In some cases, sales that occurred during years other than those in issue are helpful in determining fair market value because they can either show a trend or indicate the fair market value for the years in issue. Estate of Spruill v. Commissioner, supra at 1233; Estate of Gilford v. Commissioner [Dec. 43,622], 88 T.C. 38, 52-55 (1987). Subsequent events or facts may be used to corroborate an appraisal that is based on facts known as of the valuation date. See Estate of Kaplin v. Commissioner [85-1 USTC ╤ 9127], 748 F.2d 1109, 1111 (6th Cir. 1984), revg. [Dec. 39,235(M)] T.C. Memo. 1982-440. We also consider sales of comparable property occurring after the valuation date if there are no uncertain probabilities or contingencies which affect the value of the property. Estate of Thompson v. Commissioner [Dec. 44,200], 89 T.C. 619, 628-629 n.7 (1987), revd. on other grounds [88-2 USTC ╤ 13,792] 864 F.2d 1128 (4th Cir. 1989); Estate of Stanton v. Commissioner [Dec. 45,839(M)], T.C. Memo. 1989-341; Estate of Moss v. Commissioner [Dec. 38,803(M)], T.C. Memo. 1982-85.

* LIST OF TASKS
[1] List every case name cited in the passage on fair market value.
[2] Continue the passage on fair market value, starting after its last sentence.
The listing that comes next has no connection to the passage on fair market value.

* DATA SUPPLIED
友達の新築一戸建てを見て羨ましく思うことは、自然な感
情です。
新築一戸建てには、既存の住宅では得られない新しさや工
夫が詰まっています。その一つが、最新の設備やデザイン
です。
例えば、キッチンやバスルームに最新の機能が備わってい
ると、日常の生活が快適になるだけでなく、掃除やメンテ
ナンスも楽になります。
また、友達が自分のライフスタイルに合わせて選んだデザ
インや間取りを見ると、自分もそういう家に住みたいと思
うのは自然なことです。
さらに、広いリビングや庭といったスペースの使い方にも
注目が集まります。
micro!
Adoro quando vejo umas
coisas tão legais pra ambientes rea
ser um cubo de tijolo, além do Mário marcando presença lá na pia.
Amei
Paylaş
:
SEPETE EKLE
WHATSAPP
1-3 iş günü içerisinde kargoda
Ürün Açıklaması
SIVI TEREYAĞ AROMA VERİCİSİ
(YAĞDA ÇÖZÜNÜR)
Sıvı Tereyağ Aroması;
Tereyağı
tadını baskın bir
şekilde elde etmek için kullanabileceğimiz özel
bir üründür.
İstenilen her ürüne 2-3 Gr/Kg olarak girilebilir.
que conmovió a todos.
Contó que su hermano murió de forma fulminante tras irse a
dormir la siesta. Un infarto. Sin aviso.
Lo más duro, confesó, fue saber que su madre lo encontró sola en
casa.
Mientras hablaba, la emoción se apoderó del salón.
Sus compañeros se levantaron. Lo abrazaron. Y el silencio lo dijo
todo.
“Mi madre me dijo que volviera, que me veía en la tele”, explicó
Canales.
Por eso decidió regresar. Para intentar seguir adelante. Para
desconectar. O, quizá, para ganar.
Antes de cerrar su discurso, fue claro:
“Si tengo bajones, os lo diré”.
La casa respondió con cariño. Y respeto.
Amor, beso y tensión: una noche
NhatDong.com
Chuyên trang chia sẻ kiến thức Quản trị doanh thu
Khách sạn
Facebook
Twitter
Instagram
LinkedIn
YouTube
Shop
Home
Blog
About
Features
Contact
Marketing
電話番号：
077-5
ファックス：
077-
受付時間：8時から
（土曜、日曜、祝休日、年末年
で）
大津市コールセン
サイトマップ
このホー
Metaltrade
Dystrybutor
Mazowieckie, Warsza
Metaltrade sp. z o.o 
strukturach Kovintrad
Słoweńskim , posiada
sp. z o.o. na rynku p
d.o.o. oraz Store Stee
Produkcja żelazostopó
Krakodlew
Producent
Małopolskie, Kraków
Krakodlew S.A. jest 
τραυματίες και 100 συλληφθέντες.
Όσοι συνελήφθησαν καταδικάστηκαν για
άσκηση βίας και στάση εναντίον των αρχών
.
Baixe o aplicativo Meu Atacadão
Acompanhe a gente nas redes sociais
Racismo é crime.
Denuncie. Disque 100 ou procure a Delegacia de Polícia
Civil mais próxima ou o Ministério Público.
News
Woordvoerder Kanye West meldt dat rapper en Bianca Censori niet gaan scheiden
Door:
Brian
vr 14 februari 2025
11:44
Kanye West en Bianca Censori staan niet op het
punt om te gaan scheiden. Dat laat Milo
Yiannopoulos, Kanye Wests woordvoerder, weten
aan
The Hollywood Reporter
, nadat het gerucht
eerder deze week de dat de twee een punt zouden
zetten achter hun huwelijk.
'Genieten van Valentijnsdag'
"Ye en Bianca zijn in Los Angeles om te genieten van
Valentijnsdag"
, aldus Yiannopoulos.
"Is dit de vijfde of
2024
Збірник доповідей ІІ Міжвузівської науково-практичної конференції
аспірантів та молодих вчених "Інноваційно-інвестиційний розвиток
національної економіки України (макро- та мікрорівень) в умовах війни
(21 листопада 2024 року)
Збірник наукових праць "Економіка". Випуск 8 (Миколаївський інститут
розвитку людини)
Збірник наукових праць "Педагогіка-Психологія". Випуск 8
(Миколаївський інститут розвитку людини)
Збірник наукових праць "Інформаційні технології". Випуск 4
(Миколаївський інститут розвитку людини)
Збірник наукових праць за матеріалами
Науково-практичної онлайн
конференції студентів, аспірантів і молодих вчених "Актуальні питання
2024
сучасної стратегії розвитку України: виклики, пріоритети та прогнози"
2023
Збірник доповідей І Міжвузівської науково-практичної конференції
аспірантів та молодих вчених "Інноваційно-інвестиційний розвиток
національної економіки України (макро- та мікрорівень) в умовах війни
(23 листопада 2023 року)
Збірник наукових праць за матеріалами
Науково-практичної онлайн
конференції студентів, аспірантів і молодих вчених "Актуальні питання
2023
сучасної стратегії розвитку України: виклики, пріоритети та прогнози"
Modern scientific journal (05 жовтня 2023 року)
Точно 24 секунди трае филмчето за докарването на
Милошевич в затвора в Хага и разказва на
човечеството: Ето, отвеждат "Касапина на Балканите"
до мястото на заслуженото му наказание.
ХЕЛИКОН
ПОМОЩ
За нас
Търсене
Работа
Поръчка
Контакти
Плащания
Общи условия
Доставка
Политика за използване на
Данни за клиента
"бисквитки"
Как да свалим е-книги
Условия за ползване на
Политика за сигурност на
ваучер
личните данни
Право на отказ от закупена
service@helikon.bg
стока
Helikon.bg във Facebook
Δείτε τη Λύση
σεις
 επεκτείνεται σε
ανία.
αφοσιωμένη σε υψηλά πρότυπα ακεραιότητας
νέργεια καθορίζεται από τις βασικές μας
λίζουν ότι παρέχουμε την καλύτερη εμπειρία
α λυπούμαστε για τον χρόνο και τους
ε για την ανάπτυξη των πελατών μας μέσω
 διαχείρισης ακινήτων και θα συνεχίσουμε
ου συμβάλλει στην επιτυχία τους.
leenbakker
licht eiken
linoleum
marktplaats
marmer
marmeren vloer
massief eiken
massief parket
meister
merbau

* PER-TASK ANSWERS
[1]
Estate of Spruill v. Commissioner
Estate of Gilford v. Commissioner
Estate of Kaplin v. Commissioner
Estate of Thompson v. Commissioner
Estate of Stanton v. Commissioner
Estate of Moss v. Commissioner

[2]
In his report, Mr. Burger considered the following sales of Calder tapestries:
In 1976 (8 or 9 years before the years of the donations), Galleria Bonino, Rosenhouse, and Circle Gallery each sold 6 by 8 tapestries for $5,000. Mr. Burger does not indicate the number of tapestries that were sold at each of these locations. In 1984, a 5 by 7 tapestry was sold at auction at Christie's New York for $8,500 plus a 10 percent buyer's premium. In 1986, a 5 by 7 tapestry was sold at William Doyle for $10,000 plus a $1,000 premium. A 6 by 8 tapestry was sold at CAC Publications for $10,000. Mr. Burger does not give the year of this sale.
Mr. Burger appraised the Calder tapestries at $10,000 each in 1983 and 1984.
Mr. Burger's report is two pages long and does not contain a discussion of his methodology. Mr. Burger provided information about only six sales of Calder tapestries which he used to estimate the fair market value of the tapestries.
Mr. Linsner, respondent's expert, believes that the 1984 sale at Christie's New York and the 1986 sale at William Doyle Galleries were "cooked." The object of a cooked sale is to inflate the perceived value of the item sold. In response, Mr. Burger argues that the sales occurred at legitimate galleries that would not engage in "cooked" sales.
Mr. Burger and Mr. Linsner disputed the weight to be given to sales at Christie's New York and Sotheby's versus Christie's East or Sotheby's Arcade in light of the fact that lower-priced items are generally sold at the latter locations.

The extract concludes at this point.